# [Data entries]
____

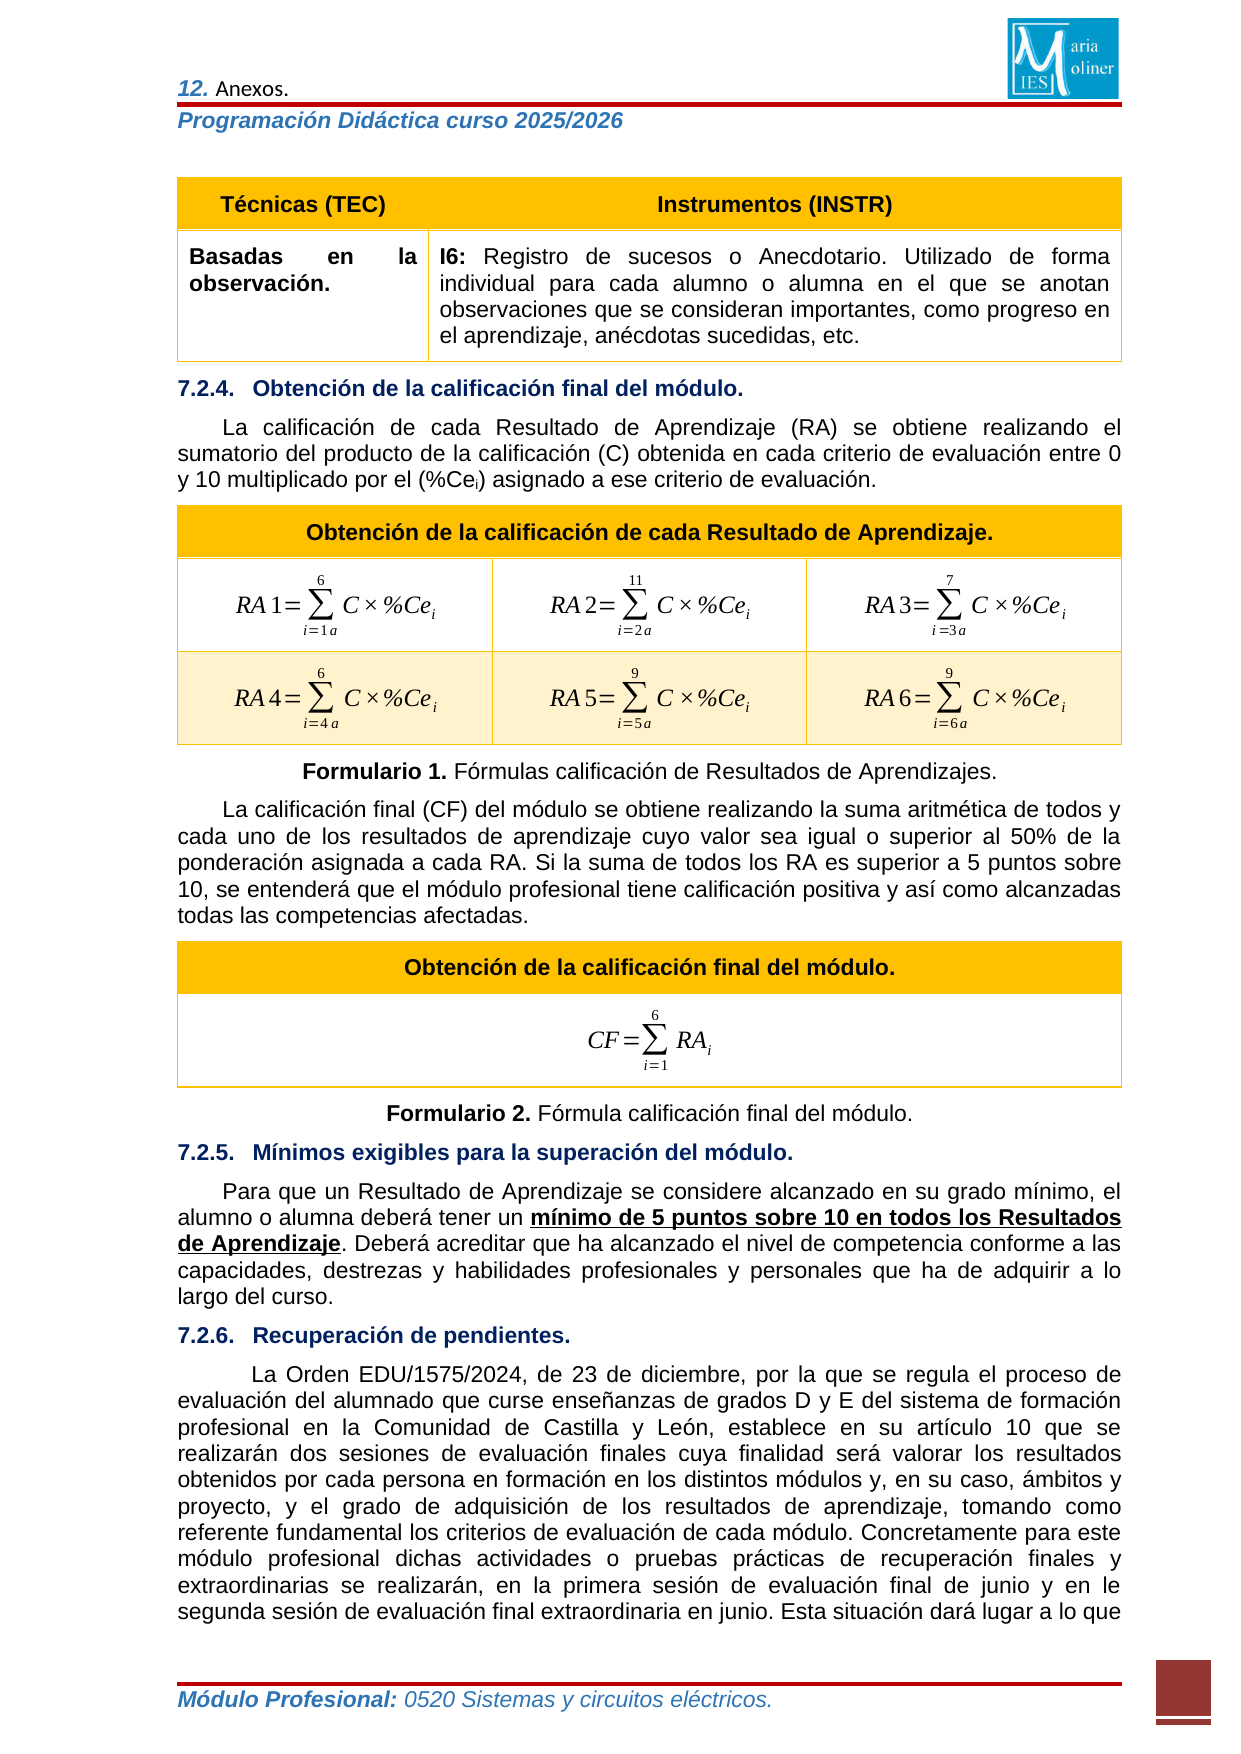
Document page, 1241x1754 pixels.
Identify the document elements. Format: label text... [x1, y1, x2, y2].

table_cell [493, 559, 806, 651]
table_header Técnicas (TEC) [178, 178, 428, 229]
table_cell Basadas en la observación. [178, 231, 428, 361]
table_header Obtención de la calificación final del módulo. [178, 942, 1121, 993]
text Formulario 1. Fórmulas calificación de Resultados de Aprendizajes. [177, 758, 1122, 784]
subtitle Recuperación de pendientes. [177, 1322, 1122, 1348]
table_header Instrumentos (INSTR) [429, 178, 1121, 229]
subtitle Mínimos exigibles para la superación del módulo. [177, 1139, 1122, 1165]
table_header Obtención de la calificación de cada Resultado de Aprendizaje. [178, 506, 1121, 557]
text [177, 1361, 1122, 1624]
table_cell [807, 652, 1121, 744]
text La calificación de cada Resultado de Aprendizaje (RA) se obtiene realizando el sumatorio del producto de la calificación (C) obtenida en cada criterio de evaluación entre 0 y 10 multiplicado por el (%Cei) asignado a ese criterio de evaluación. [177, 413, 1122, 492]
table_cell [493, 652, 806, 744]
table_cell [807, 559, 1121, 651]
table_cell I6: Registro de sucesos o Anecdotario. Utilizado de forma individual para cada alumno o alumna en el que se anotan observaciones que se consideran importantes, como progreso en el aprendizaje, anécdotas sucedidas, etc. [429, 231, 1121, 361]
table_cell [178, 559, 492, 651]
subtitle Obtención de la calificación final del módulo. [177, 374, 1122, 401]
text Para que un Resultado de Aprendizaje se considere alcanzado en su grado mínimo, el alumno o alumna deberá tener un mínimo de 5 puntos sobre 10 en todos los Resultados de Aprendizaje. Deberá acreditar que ha alcanzado el nivel de competencia conforme a las capacidades, destrezas y habilidades profesionales y personales que ha de adquirir a lo largo del curso. [177, 1178, 1122, 1309]
table_cell [178, 994, 1121, 1086]
picture [1091, 45, 1098, 51]
table_cell [178, 652, 492, 744]
picture [1092, 66, 1098, 73]
text Formulario 2. Fórmula calificación final del módulo. [177, 1100, 1122, 1126]
picture [1013, 24, 1070, 96]
text La calificación final (CF) del módulo se obtiene realizando la suma aritmética de todos y cada uno de los resultados de aprendizaje cuyo valor sea igual o superior al 50% de la ponderación asignada a cada RA. Si la suma de todos los RA es superior a 5 puntos sobre 10, se entenderá que el módulo profesional tiene calificación positiva y así como alcanzadas todas las competencias afectadas. [177, 796, 1122, 928]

____

# [REQUEST]
Return each line from the records that includes the word "subtitle".

# [SOLUTION]
subtitle Recuperación de pendientes. [177, 1322, 1122, 1348]
subtitle Mínimos exigibles para la superación del módulo. [177, 1139, 1122, 1165]
subtitle Obtención de la calificación final del módulo. [177, 374, 1122, 401]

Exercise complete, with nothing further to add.